━━ Study text

Joshua Tree (Yucca brevifolia) and its sister species (Yucca jaegeriana)
are vegetative icons of the arid, continental climate region of the southwesterly
Mojave Desert floristic region. By contrast, as iconic are oak woodlands of
cismontane inverse – winter wet, maritime climate California. The two are exactly inverse.
Lenz (Aliso 24:97-104. 2007) admirably shows that there are clearly two
species of Joshua Tree – at this juncture neither taxon has been investigated
with molecular methods. The attached map is an approximation drawn
from Little (1976) – red is the distribution of Yucca brevifolia Engelmann and
green the distribution of Y. jaegeriana (McKelevy) L.W. Lenz.

━━━━
━━ Stored data

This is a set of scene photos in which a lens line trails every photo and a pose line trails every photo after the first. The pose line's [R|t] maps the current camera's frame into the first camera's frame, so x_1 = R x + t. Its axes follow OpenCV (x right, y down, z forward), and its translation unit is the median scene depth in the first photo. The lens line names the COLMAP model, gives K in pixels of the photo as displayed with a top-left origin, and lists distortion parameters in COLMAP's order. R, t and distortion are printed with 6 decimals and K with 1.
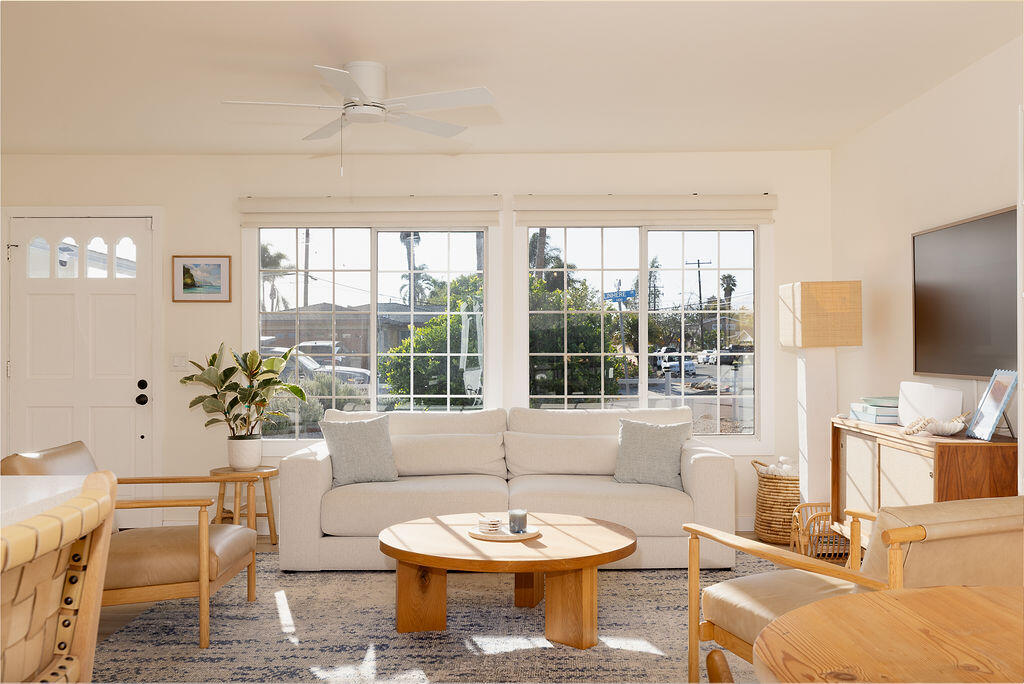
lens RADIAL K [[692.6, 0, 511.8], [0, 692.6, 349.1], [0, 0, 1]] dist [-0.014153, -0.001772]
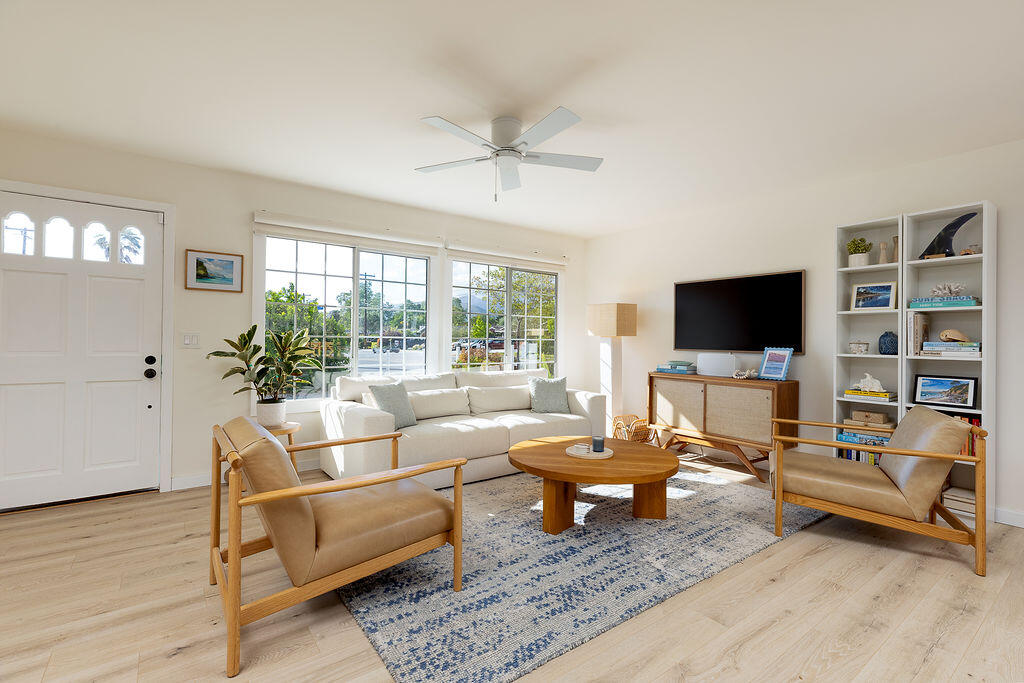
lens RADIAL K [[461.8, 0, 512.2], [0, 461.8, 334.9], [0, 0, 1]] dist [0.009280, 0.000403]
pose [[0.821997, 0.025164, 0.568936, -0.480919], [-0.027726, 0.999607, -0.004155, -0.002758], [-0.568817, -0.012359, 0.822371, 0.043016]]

━━━━

**Directions**.
1. Reproduce verbatim the passage on the Joshua Tree from "are vegetative icons" to "(McKelevy) L.W. Lenz.".
2. Resume the passage on the two Joshua Tree species, picking up after its final sentence.
The data may be disregarded here.

**Answers to the exercises**.
1.
are vegetative icons of the arid, continental climate region of the southwesterly
Mojave Desert floristic region. By contrast, as iconic are oak woodlands of
cismontane inverse – winter wet, maritime climate California. The two are exactly inverse.
Lenz (Aliso 24:97-104. 2007) admirably shows that there are clearly two
species of Joshua Tree – at this juncture neither taxon has been investigated
with molecular methods. The attached map is an approximation drawn
from Little (1976) – red is the distribution of Yucca brevifolia Engelmann and
green the distribution of Y. jaegeriana (McKelevy) L.W. Lenz.

2.
The photograph is a site in Oak Creek Canyon, Kern County, in the Techachapi
Mountains (15 April 2003, ca. 35.03218 -118.39499) where Yucca brevifolia reaches its most mesic
incursion into, barely, cismontane California, thus barely within the
California Floristic Province sensu stricto.
Might these extreme western-most Joshua trees have something going for them in the genome
department?
Reference:
Little, E.L., Jr., 1976, Atlas of United States trees, volume 3, minor Western hardwoods: U.S. Department of Agriculture Miscellaneous Publication 1314, 13 p., 290 maps.